Hermès Introduces the Arceau Lift Tourbillon Répétition Minutes

A one-off repeater in "H" style.

Hermès introduced its first tourbillon, the Arceau Lift, in 2013, an early indication of the leather goods maker’s ambitions in technically-oriented watchmaking. The intertwined, double “H” tourbillon cage was modelled the wrought-iron door of the elevator in the Hermes’ fabled store in Paris at 24, Rue du Faubourg Saint-Honoré, hence the name.

Seven years later, the Arceau Lift has been upgraded to incorporate a minute repeater. The Arceau Lift Tourbillon Répétition Minutes is being produced in just two examples – each unique – in pink and white gold respectively.

Initial thoughts

While combining two “high” complications is impressive, the whimsical house style of Hermes is what stands out at first glance. Elements like the asymmetric watch case and open dial are simple quite quickly identifiable as Hermes.

More subtle is the dial, which is surprisingly discreet until you spot it. It’s cleverly designed to incorporate the brand’s familiar horse-head motif that takes the form of a cut-out that serves to show off the racks and snail cams of the minute repeating mechanism.

The H1924 movement within is high quality in both finish and construction, and also incorporates the equestrian theme with a barrel bridge shaped like twin horse heads. But it is produced by Manufacture Haute Complications (MHC), a respected but struggling Geneva-based movement specialist that has supplied the same calibre to H. Moser & Cie., Dolce & Gabbana, and Artya. So while the movement is an excellent one, it isn’t particularly uncommon or interesting.

At the same time, because MHC was founded by Pierre Favre, an alumnus of defunct complications specialist BNB Concept, its movement is similar to the minute repeating calibre produced by La Fabrique du Temps (LFDT), the subsidiary of Louis Vuitton run by the talented Michel Navas and Enrico Barbasini, who were the “N” and “B” in BNB. Because of the shared history and other assorted events, the MHC and LFDT movements are extremely similar.

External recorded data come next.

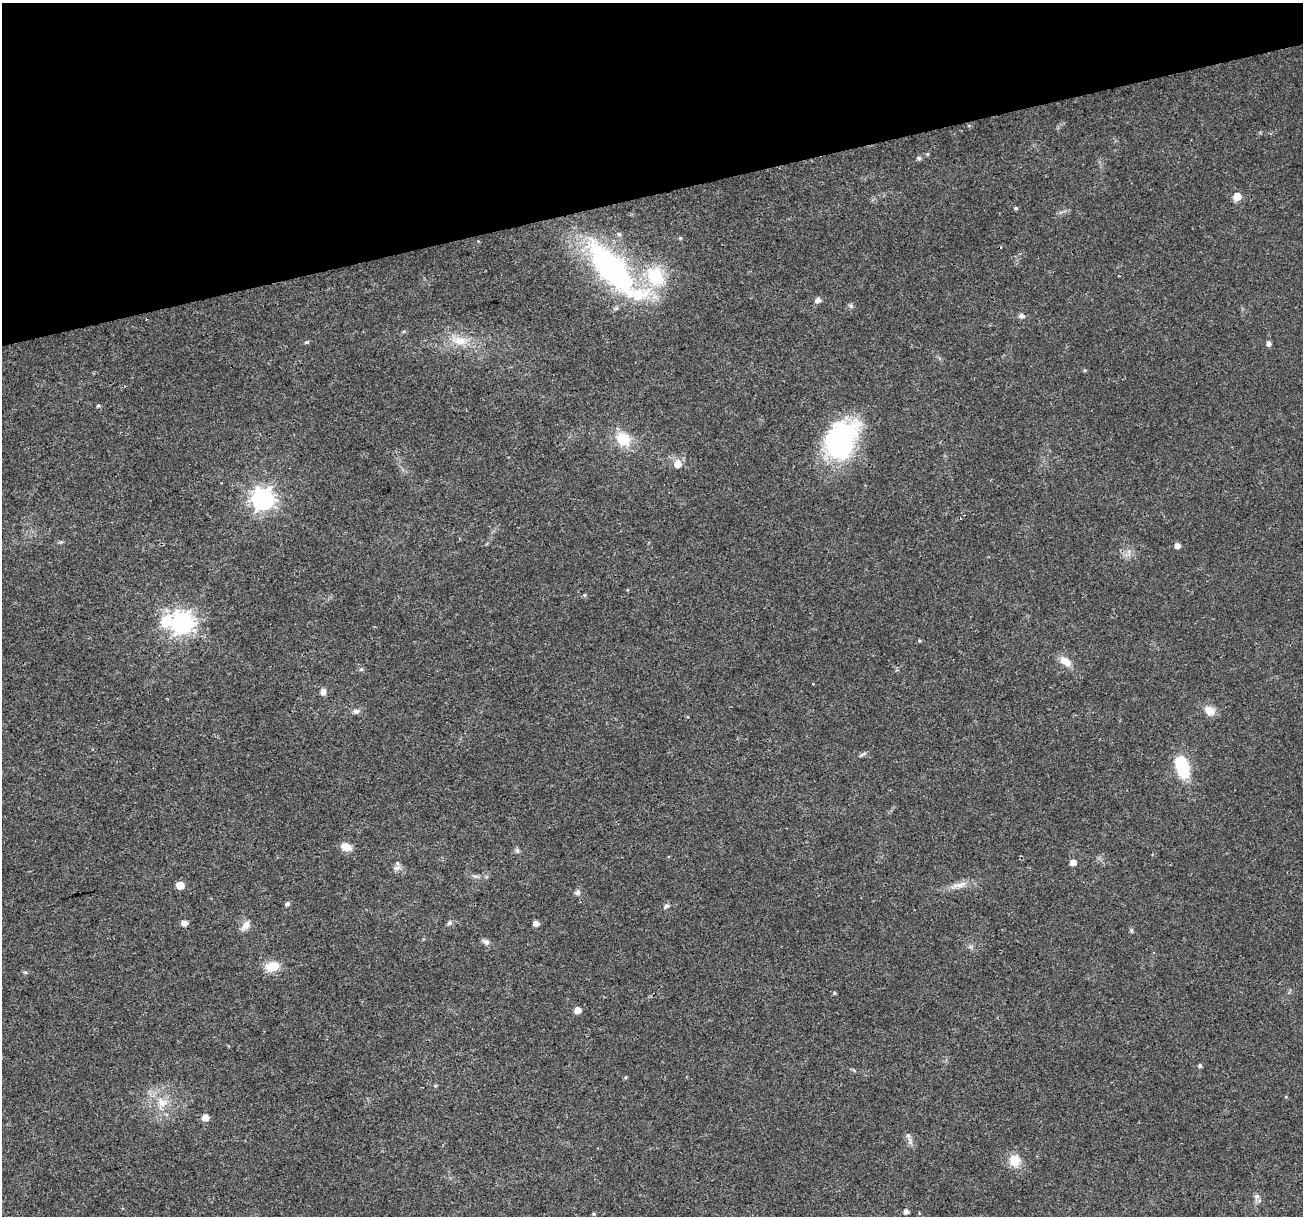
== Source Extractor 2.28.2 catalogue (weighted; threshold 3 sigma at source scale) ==
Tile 3 of 4 x 4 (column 3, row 1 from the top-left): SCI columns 2612-3912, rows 3756-4969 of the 5216 x 5025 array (HDU 1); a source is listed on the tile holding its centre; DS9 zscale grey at full resolution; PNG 1305 x 1218 px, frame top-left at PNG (2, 3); no overlay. Shown black and unused: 16% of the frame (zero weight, under 3 of 4 exposures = <1% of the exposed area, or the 3 px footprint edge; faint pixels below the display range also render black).
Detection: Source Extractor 2.28.2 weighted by HDU 2 'WHT'; one run over the whole footprint, this tile lists its part. Background 0.0139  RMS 0.0023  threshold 0.0104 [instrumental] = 3 sigma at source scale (4.5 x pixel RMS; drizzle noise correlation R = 1.50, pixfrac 1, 0.0396/0.0396 arcsec/px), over >= 5 px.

And last is a minor quibble: the dial is lacquered rather than fired enamel, which would have been a small but significant extra.

At around US$270,000, the Arceau repeater is priced comparably to other watches with the same movement, so it’s a fair deal from that perspective. That said, its value proposition is probably not a concern for the eventual owner, since it is a one-off creation from Hermes. For the brand’s devotees, the twin complications combined with the quintessential Hermes style is probably a winner.

A closer look

The success of the dial lies in its contrasts. However captivating, a complicated mechanical look can be cold or distract from legibility. Luckily, the exposed mechanics on the dial are balanced with elegant Breguet numerals.

On the back, there is again visual contrast, albeit of a different sort. The movement is well finished; the double-H tourbillon carriage, for instance, is black polished and has chamfered edges.

On the back, the look is restrained, with the bridges plated with dark rhodium and vertically brushed, but enhanced with polished, bevelled edges. The of the repeater are hammers are black polished and bevelled.

That said, the movement does lack the finer touches of high-end finishing. The inner angles on the edges of the bridges are less well defined, and the countersinks for the screws and jewels are not sloped and polished.

Key facts and price

Hermes Arceau Lift Tourbillon Répétition Minutes

Diameter: 43 mm
Height: Unavailable
Material: Rose or white gold
Water resistance: 30 m

Movement: H1924
Features: Hours, minutes, tourbillon, and minute repeater
Winding: Hand-wind
Frequency: 21,600 beats per hour (3 Hz)
Power reserve: 90 hours

Strap: Alligator

Limited edition: Each a piece unique in rose and white gold respectively
Upon request at Hermes boutiques
US$269,000 (rose gold)
US$282,000 (white gold)

For more, visit hermes.com

Correction September 6, 2020: The movement is produced by Manufacture Haute Complication (MHC), and not La Fabrique du Temps (LFDT) as stated in an earlier version of the article.